WHAT TO DO
Rewrite everything from "Far from being" down to "he stood for." in the reading on Grant and Lee below, renaming "Grant" as "Ulysses S. Grant" throughout.

EXTRACT TO READ
————
Elected with such promise, and with the aspirations of millions of freed Black Americans resting on his shoulders, Grant’s presidency **spoiler alert** would be characterized by disappointment, corruption, scandal, betrayal, poor judgment and ultimately reversal and tragedy. The eulogy to Grant, at the season’s end, sums up the sentiment after noting it's rare to find a military leader who proves a good statesman in peace as they were in war: “He was a man who never desired to become president. His aim was to restore union and eradicate slavery for good. Ultimately though his betrayal is nothing compared to at the end, the betrayal of the freedman ....”
Far from being remembered for delivering on Lincoln’s work, an embarrassed but resigned Grant is told by one of his former aides that he “abandoned” his post when he was needed most by the freedman and, as a result, “that is what you will be remembered for.” Indeed, the consequences of the Grant presidency’s failure to live up to its full expectations would be felt for generations.
Robert E Lee and Me: A Southerner's Reckoning with the Myth of the Lost Cause by Ty Seidule
Seidule, a former soldier and head of the West Point history department, states early on that his intended goal with this book is to make history more inclusive by making it more accurate and complete. And he intends to recover this more comprehensive story of the past through detailing his own personal journey of reckoning with the reality, not the myth, of who his boyhood hero, Robert E Lee, was and what he stood for.
Not having grown up in America, I never quite understood why there was even a debate around whether Lee should be celebrated or not. Afterall, wasn’t he was the leader of an insurrection in support of the preservation of slavery? The answer I thought should be pretty obvious to all. How wrong was I! If you were like me, and trying to understand why there would be so much heated reaction to, for example, the decision to remove Lee’s statue from the old Confederate capital of Richmond, Virginia, this book is for you.
————
SOURCE MATERIAL
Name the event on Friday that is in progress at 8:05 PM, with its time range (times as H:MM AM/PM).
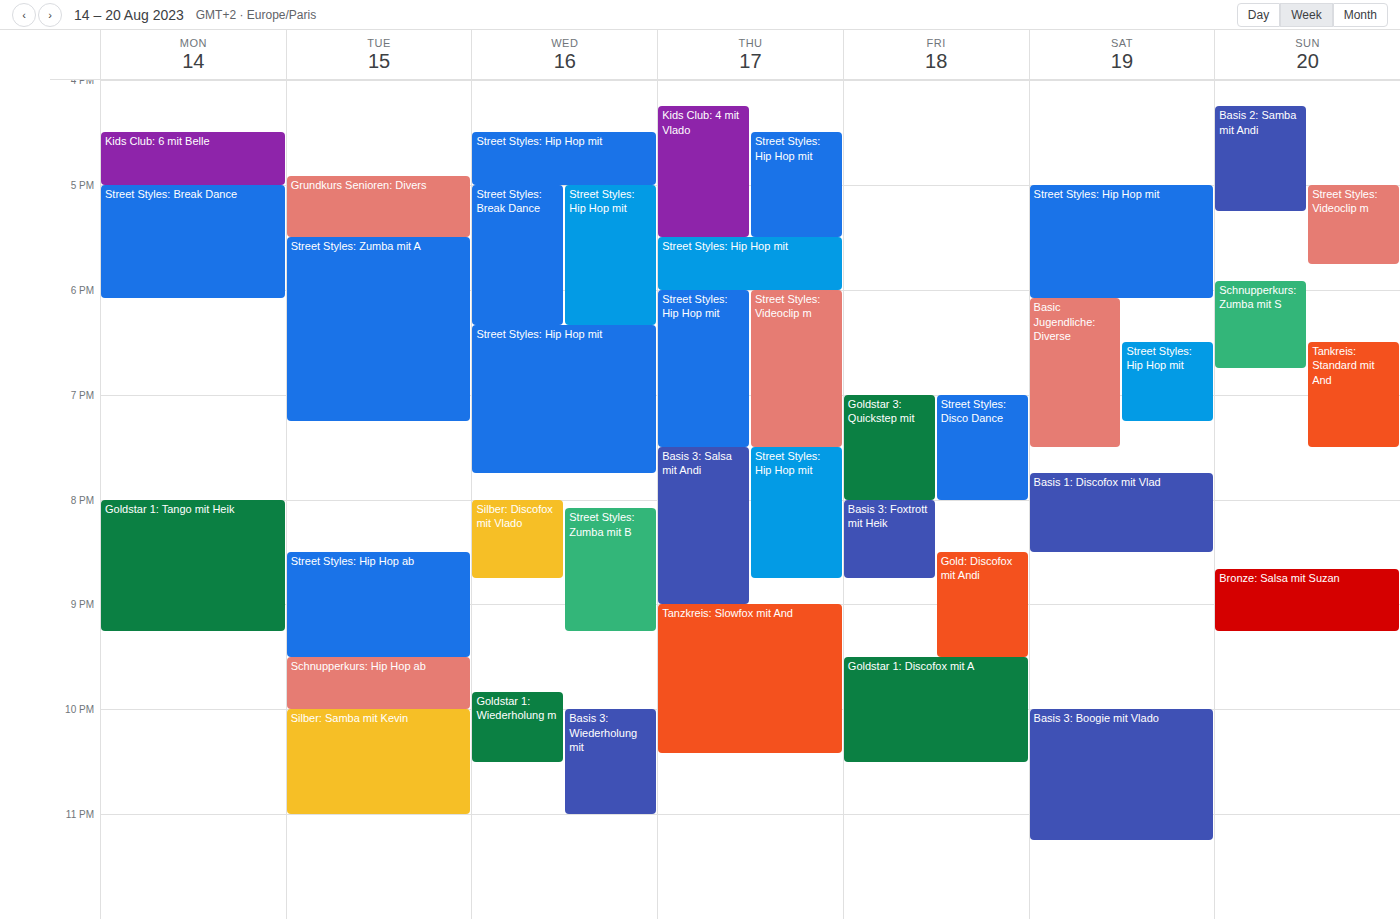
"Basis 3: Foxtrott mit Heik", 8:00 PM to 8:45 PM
————
EXERCISE SOLUTION
Far from being remembered for delivering on Lincoln’s work, an embarrassed but resigned Ulysses S. Grant is told by one of his former aides that he “abandoned” his post when he was needed most by the freedman and, as a result, “that is what you will be remembered for.” Indeed, the consequences of the Ulysses S. Grant presidency’s failure to live up to its full expectations would be felt for generations.
Robert E Lee and Me: A Southerner's Reckoning with the Myth of the Lost Cause by Ty Seidule
Seidule, a former soldier and head of the West Point history department, states early on that his intended goal with this book is to make history more inclusive by making it more accurate and complete. And he intends to recover this more comprehensive story of the past through detailing his own personal journey of reckoning with the reality, not the myth, of who his boyhood hero, Robert E Lee, was and what he stood for.